Переводчик выражает благодарность В. М. Лурье за оказанную помощь.
Предметом данного исследования является попытка – рассмотренная на образцовом примере монашества – сконструировать форму-жизни, то есть жизнь, настолько тесно связанную со своей формой, что она оказывается от нее неотделимой. Именно в этой перспективе в исследовании будет прежде всего разбираться проблема того отношения между жизнью и правилом, что определяло диспозитив, посредством которого монахи стремились осуществить свой идеал формы общей жизни. Речь идет не только – или не столько – о том, чтобы исследовать запутанное нагромождение скрупулезных предписаний и аскетических техник, монастырских галерей и horologia1, отшельнических искушений и хоровых литургий, братских увещеваний и жестоких кар, при помощи которых монашеская обитель, нацеленная на спасение от греха и мира, учреждает себя как «правильную жизнь», сколько о том, чтобы прежде всего понять диалектику, которая таким образом устанавливается между терминами «правило» и «жизнь». Эта диалектика и в самом деле является настолько переплетенной и сложной, что на взгляд современных исследователей подчас как будто растворяется в совершенном тождестве: vita vel regula2, согласно вступлению «Правила святых отцов» или, как говорится в «Утвержденном правиле» Франциска, haec est regula et vita fratrum minorum3. Однако мы предпочтем оставить здесь за vel и et всю их семантическую двусмысленность, чтобы взглянуть на обитель, скорее, как на поле сил, пересекаемое двумя противонаправленными и в то же самое время переплетенными силовыми линиями, во взаимном напряжении которых нечто неслыханное и новое – то есть форма-жизни – упорно стремилось к собственному осуществлению и столь же упорно мимо него промахивалось. Великое нововведение монашества заключалось не в смешении жизни и нормы и не в новой вариации отношения между фактом и правом, но, скорее, в определении некоего уровня консистенции – оставшегося неосмысленным и, возможно, все еще немыслимого сегодня, – которому словосочетания vita vel regula, regula et vita, forma vivendi, forma vitae4 с таким трудом пытаются дать имя и в котором как «правило», так и «жизнь» теряют свое привычное значение, указывая в направлении чего-то третьего, – именно того, что и нужно будет извлечь на поверхность.

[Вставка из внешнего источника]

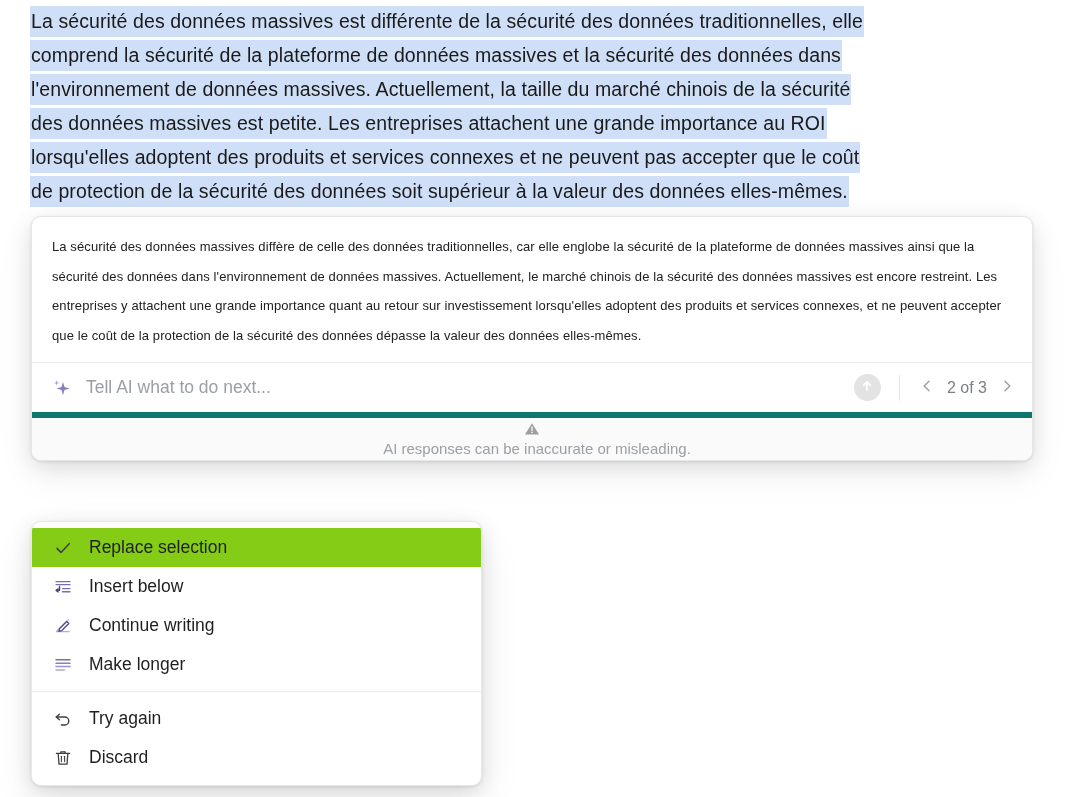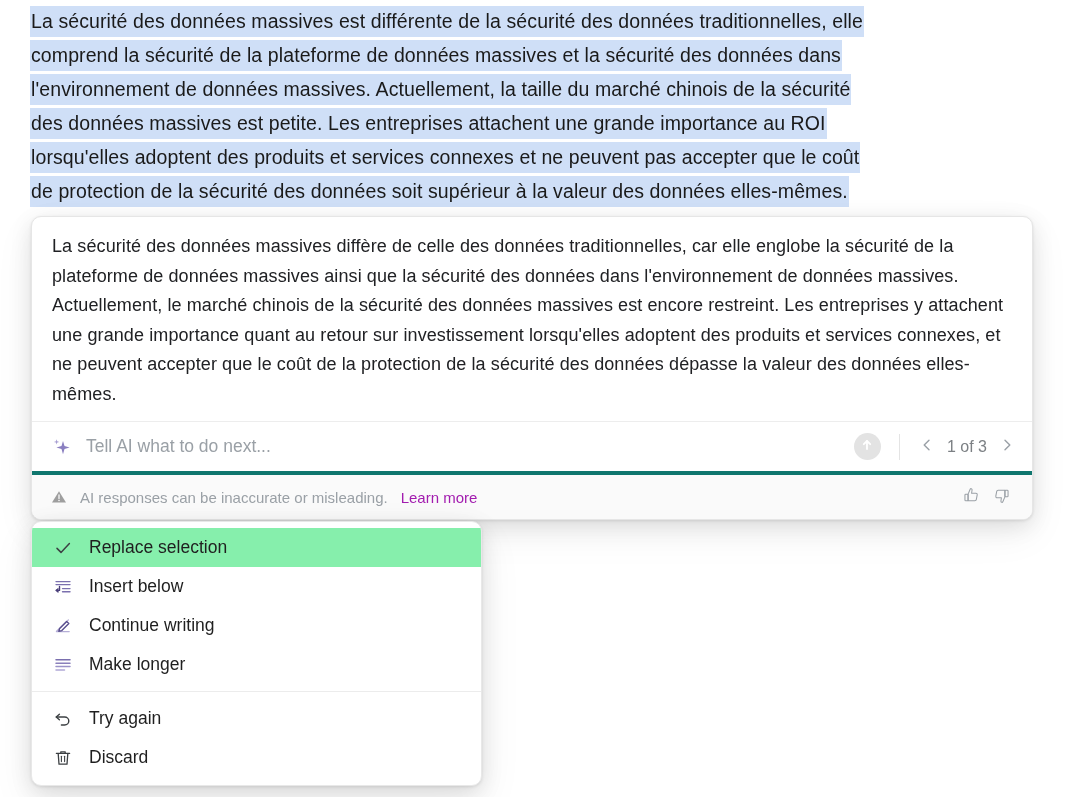"La sécurité des données massives diffère" .ai-text { font-size: 18px -> 13px }
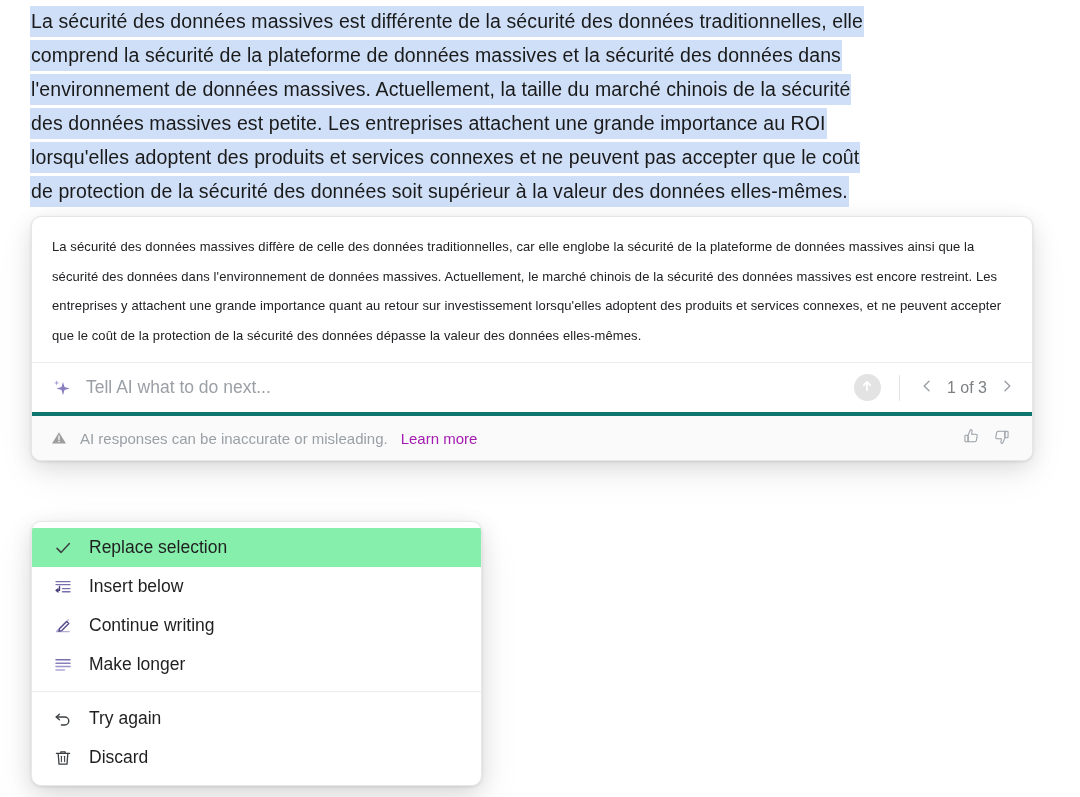"1 of 3" span.pager-label { text: 1 -> 2 }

Вместе с тем в ходе исследования обнаружилось, что препятствием для обнаружения и понимания этого третьего было не столько упорство в применении диспозитивов, которые современным людям могут показаться юридическими – такие как обет или professio5, – сколько феномен, столь же центральный для истории Церкви, сколь непрозрачный для современности, – то есть литургия. Великим искушением монашества было не то, что живопись Кватроченто запечатлела в образах полуголых женщин и безобразных монстров, изнуряющих святого Антония в его ските, но воля сконструировать жизнь как всеохватную и непрерывную литургию. Именно поэтому исследование, изначально ставившее себе целью при помощи анализа монашества дать определение форме-жизни, вынужденно столкнулось с задачей – непредвиденной и, по крайней мере на первый взгляд, уводящей в сторону – археологии богослужения (результаты которой публикуются параллельно этому исследованию в отдельном томе, озаглавленном «Opus Dei. Археология службы»).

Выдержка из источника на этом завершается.